En ma puissance j’ai, durant ma vie entière,
le corps de mon mari, dont il n’est plus le maître[2].
160C’est cela mémement que l’apôtre m’a dit.
Et il a commandé que nos maris nous aiment[3].
Cette sentence toute est très fort à mon gré. »

    Le Pardonneur alors tout soudain sursauta :
« Or ça, dame (dit-il), par Dieu et par Saint Jean,
165vous faites un prêcheur merveilleux sur ce cas.
J’étais, moi, sur le point de prendre femme : hélas !
faudra-t-il qu’à ma chair il en cuise si fort ?
Mieux me vaudrait alors remettre à prendre femme ! »

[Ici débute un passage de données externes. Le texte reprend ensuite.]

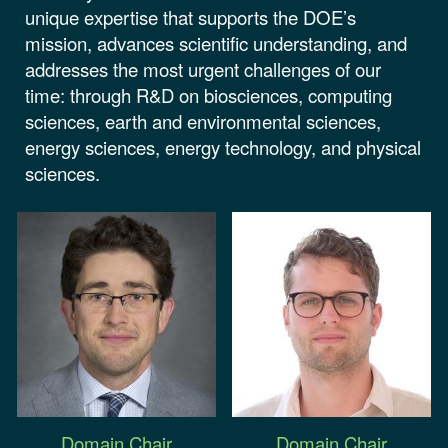
unique expertise that supports the DOE’s
mission, advances scientific understanding, and
addresses the most urgent challenges of our
time: through R&D on biosciences, computing
sciences, earth and environmental sciences,
energy sciences, energy technology, and physical
sciences.
Domain Chair
Domain Chair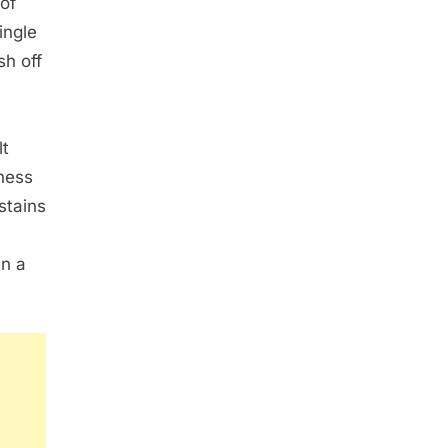
of
ingle
sh off
lt
ness
stains
an a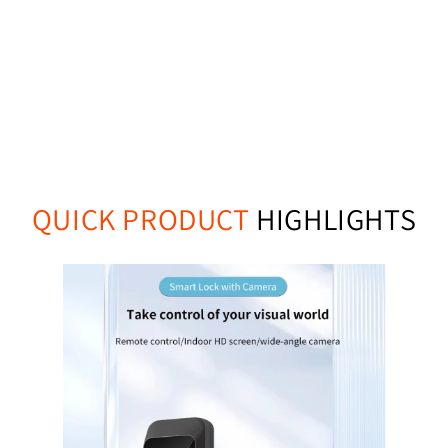
QUICK PRODUCT
HIGHLIGHTS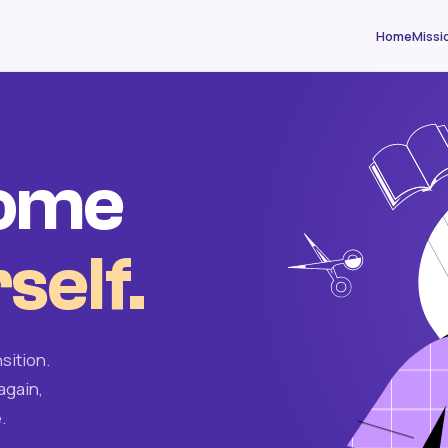
Home
Missi
come
self.
sition.
again,
.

— « Attends ; mon conte encor n’est commencé (dit-elle).
170Par ma foi, tu boiras bien d’un autre tonneau[4],
devant que je m’en aille, et moins bon que cervoise,
et lorsque je t’aurai dit jusqu’au bout mon conte
de tribulations en cours de mariage,
où je me connais bien par ma vie tout entière
175— entends bien : le fléau, c’est moi qui l’ai été —
tu verras bien alors si tu veux t’abreuver
à ce même tonneau que je vais mettre en perce.
Sache-le bien avant que d’en approcher trop,
car je te citerai d’exemples plus de dix.
180Quiconque ne consent à apprendre d’autrui,
à autrui il sera un exemple lui-même[5].
Ce sont propres paroles qu’écrivit Ptolémée.
Lis en son Almageste et les y va trouver[6]. »
— « Dame, je vous en prie, si vous y consentez,
185(dit lors le Pardonneur), comme vous commençâtes,
contez nous votre conte et n’épargnez quiconque.
Montrez votre pratique à nous qui sommes jeunes. »
— « Je le veux (ce dit-elle), si cela peut vous plaire.

  1. I, Cor., VII, 28.
  2. I, Cor., VII, 4.
  3. Éphés., V, 25.
  4. Rom. de la Rose, 7096, elz. ; aussi 11012.
  5. Cf. Rom. de la Rose, 8313, elz.
  6. Cf. Rom. de la Rose, 7330, elz.